## Given exercise
Copy out, without changes, the lines of the rows below, beginning with the line that contains "genus: Rumex" and continuing through the line that contains "scientific name: Cercis canadensis", with both of those lines included.

##### Given records #####

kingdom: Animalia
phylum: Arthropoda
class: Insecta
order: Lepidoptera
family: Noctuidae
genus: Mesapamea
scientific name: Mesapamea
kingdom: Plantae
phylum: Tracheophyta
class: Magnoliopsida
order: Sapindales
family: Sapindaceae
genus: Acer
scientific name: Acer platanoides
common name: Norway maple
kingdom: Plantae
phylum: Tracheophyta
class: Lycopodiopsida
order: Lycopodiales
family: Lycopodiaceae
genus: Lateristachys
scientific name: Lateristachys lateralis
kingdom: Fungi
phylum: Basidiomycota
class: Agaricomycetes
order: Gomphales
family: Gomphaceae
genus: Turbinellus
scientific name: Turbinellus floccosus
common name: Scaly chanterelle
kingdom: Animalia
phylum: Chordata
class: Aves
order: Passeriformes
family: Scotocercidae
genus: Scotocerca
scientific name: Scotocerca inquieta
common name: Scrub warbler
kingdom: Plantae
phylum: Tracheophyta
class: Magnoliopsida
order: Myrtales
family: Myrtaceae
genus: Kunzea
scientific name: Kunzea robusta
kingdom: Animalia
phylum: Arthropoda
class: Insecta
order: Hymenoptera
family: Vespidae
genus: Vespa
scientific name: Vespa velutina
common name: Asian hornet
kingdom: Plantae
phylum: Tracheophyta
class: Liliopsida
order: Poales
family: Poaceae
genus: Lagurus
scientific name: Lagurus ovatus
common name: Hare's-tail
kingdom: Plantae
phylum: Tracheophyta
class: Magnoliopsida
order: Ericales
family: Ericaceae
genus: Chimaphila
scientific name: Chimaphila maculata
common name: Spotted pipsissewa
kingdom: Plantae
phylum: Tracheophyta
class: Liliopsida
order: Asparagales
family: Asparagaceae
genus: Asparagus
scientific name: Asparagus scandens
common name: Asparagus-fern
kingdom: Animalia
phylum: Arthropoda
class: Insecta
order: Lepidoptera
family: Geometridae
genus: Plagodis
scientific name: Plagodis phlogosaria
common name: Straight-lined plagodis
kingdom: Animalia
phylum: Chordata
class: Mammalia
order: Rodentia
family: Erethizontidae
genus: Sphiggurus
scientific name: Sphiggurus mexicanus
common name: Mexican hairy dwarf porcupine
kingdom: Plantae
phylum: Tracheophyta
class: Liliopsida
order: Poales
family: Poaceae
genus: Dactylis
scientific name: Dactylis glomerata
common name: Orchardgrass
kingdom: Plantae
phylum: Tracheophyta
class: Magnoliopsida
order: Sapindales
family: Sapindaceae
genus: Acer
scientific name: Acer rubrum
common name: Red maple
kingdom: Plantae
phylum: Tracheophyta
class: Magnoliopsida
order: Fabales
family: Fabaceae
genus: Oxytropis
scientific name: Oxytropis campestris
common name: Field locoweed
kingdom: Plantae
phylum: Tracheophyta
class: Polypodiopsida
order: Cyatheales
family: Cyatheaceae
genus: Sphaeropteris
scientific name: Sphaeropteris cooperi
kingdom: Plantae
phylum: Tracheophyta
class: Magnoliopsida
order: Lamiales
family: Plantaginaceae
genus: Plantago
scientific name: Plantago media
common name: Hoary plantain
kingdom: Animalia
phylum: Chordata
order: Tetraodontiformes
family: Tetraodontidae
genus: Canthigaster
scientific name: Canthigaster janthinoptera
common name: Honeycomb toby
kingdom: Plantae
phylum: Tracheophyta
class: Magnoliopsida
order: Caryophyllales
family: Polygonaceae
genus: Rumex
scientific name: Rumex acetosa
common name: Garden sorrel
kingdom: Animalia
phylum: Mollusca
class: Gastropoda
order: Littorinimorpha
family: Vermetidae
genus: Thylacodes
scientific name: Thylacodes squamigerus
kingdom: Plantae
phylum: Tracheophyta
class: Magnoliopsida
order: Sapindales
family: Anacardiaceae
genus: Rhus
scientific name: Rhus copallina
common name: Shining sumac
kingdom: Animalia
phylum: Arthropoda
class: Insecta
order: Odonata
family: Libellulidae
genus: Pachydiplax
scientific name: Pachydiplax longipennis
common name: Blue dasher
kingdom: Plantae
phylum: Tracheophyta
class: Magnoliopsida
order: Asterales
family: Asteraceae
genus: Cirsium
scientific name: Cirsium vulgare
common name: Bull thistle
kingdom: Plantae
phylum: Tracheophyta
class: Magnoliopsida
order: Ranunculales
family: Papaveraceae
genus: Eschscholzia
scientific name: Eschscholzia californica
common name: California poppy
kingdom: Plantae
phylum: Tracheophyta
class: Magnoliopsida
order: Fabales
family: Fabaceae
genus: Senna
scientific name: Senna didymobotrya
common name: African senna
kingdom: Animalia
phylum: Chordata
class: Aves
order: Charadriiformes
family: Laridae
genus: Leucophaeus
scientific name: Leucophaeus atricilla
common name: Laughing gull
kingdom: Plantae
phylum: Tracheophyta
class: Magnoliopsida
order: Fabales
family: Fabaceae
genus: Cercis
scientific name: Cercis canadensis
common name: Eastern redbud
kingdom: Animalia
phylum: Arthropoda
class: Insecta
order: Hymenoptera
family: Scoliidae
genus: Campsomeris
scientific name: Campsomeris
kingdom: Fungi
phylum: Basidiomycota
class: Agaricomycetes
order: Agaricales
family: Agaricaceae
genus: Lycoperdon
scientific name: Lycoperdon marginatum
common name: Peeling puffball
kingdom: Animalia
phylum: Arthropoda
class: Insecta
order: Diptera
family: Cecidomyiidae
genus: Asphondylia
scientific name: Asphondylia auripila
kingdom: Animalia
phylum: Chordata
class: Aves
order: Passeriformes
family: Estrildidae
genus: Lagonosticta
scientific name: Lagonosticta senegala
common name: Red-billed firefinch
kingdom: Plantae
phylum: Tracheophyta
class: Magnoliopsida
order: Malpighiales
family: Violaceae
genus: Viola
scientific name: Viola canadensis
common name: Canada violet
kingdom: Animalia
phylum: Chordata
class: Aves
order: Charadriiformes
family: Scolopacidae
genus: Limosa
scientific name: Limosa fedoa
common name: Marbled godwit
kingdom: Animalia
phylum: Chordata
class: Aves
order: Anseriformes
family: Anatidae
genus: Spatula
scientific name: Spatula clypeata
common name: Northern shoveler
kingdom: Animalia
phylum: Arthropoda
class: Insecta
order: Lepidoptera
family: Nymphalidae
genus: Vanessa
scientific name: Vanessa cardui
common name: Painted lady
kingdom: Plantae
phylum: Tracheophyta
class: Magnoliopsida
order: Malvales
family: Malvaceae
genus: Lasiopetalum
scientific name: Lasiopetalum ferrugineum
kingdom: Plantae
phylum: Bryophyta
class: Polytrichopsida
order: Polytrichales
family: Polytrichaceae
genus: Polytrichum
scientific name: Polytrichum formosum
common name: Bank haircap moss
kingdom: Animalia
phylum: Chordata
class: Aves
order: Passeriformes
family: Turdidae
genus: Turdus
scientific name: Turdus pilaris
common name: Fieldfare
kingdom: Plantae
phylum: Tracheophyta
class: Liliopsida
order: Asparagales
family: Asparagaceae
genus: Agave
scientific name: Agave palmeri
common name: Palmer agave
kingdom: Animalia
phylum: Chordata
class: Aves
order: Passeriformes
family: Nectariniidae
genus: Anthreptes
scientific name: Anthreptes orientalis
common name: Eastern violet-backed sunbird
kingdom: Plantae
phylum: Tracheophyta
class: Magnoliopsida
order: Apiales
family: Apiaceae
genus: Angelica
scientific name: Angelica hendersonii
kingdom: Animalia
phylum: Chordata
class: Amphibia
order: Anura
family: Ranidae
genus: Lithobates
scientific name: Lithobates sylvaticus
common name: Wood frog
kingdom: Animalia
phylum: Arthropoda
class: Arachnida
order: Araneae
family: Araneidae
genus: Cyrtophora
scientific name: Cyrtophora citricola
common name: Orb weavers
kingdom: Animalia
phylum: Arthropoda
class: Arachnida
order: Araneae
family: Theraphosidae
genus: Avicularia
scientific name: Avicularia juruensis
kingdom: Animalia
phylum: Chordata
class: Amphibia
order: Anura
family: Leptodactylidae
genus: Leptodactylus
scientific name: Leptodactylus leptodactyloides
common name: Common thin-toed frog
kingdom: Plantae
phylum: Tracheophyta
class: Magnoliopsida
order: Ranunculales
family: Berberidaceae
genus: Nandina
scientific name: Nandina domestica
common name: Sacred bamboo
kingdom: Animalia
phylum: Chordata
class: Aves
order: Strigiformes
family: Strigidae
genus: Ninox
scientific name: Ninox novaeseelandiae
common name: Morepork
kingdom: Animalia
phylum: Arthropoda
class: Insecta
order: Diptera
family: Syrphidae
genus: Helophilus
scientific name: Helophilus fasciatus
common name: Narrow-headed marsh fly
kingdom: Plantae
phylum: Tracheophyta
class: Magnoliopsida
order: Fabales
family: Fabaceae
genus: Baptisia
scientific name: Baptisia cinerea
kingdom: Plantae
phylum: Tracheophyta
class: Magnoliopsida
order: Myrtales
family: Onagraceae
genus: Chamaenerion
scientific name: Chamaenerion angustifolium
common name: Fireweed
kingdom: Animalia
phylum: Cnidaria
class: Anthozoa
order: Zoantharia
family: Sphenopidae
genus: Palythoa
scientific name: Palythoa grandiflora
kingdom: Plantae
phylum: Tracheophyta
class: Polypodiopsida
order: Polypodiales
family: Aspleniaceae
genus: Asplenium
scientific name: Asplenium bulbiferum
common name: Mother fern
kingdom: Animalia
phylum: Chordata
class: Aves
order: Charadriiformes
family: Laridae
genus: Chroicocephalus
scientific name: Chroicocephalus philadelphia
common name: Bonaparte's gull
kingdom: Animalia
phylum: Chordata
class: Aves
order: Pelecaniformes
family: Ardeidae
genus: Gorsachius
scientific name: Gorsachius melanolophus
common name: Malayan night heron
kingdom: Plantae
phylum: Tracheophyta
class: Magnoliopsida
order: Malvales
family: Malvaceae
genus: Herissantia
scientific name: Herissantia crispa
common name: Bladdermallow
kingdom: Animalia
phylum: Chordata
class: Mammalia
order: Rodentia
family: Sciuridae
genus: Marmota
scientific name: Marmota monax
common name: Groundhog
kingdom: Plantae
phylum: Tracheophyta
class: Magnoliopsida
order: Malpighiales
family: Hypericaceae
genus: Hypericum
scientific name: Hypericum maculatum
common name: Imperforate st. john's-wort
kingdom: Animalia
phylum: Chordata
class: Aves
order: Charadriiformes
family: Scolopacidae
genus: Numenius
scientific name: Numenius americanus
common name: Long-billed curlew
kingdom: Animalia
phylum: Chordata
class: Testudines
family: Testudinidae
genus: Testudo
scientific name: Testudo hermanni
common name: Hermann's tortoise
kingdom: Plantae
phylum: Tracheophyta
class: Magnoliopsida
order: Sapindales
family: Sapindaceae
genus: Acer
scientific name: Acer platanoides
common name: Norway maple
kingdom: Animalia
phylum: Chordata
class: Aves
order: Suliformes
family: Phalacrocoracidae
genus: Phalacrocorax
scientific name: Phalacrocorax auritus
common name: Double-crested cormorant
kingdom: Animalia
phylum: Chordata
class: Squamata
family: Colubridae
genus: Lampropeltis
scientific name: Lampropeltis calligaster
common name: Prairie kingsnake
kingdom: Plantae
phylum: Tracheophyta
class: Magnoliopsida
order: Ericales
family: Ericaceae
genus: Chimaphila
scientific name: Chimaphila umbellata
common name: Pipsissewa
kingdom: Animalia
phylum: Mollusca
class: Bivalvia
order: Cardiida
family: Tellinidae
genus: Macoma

#####

## Response below
genus: Rumex
scientific name: Rumex acetosa
common name: Garden sorrel
kingdom: Animalia
phylum: Mollusca
class: Gastropoda
order: Littorinimorpha
family: Vermetidae
genus: Thylacodes
scientific name: Thylacodes squamigerus
kingdom: Plantae
phylum: Tracheophyta
class: Magnoliopsida
order: Sapindales
family: Anacardiaceae
genus: Rhus
scientific name: Rhus copallina
common name: Shining sumac
kingdom: Animalia
phylum: Arthropoda
class: Insecta
order: Odonata
family: Libellulidae
genus: Pachydiplax
scientific name: Pachydiplax longipennis
common name: Blue dasher
kingdom: Plantae
phylum: Tracheophyta
class: Magnoliopsida
order: Asterales
family: Asteraceae
genus: Cirsium
scientific name: Cirsium vulgare
common name: Bull thistle
kingdom: Plantae
phylum: Tracheophyta
class: Magnoliopsida
order: Ranunculales
family: Papaveraceae
genus: Eschscholzia
scientific name: Eschscholzia californica
common name: California poppy
kingdom: Plantae
phylum: Tracheophyta
class: Magnoliopsida
order: Fabales
family: Fabaceae
genus: Senna
scientific name: Senna didymobotrya
common name: African senna
kingdom: Animalia
phylum: Chordata
class: Aves
order: Charadriiformes
family: Laridae
genus: Leucophaeus
scientific name: Leucophaeus atricilla
common name: Laughing gull
kingdom: Plantae
phylum: Tracheophyta
class: Magnoliopsida
order: Fabales
family: Fabaceae
genus: Cercis
scientific name: Cercis canadensis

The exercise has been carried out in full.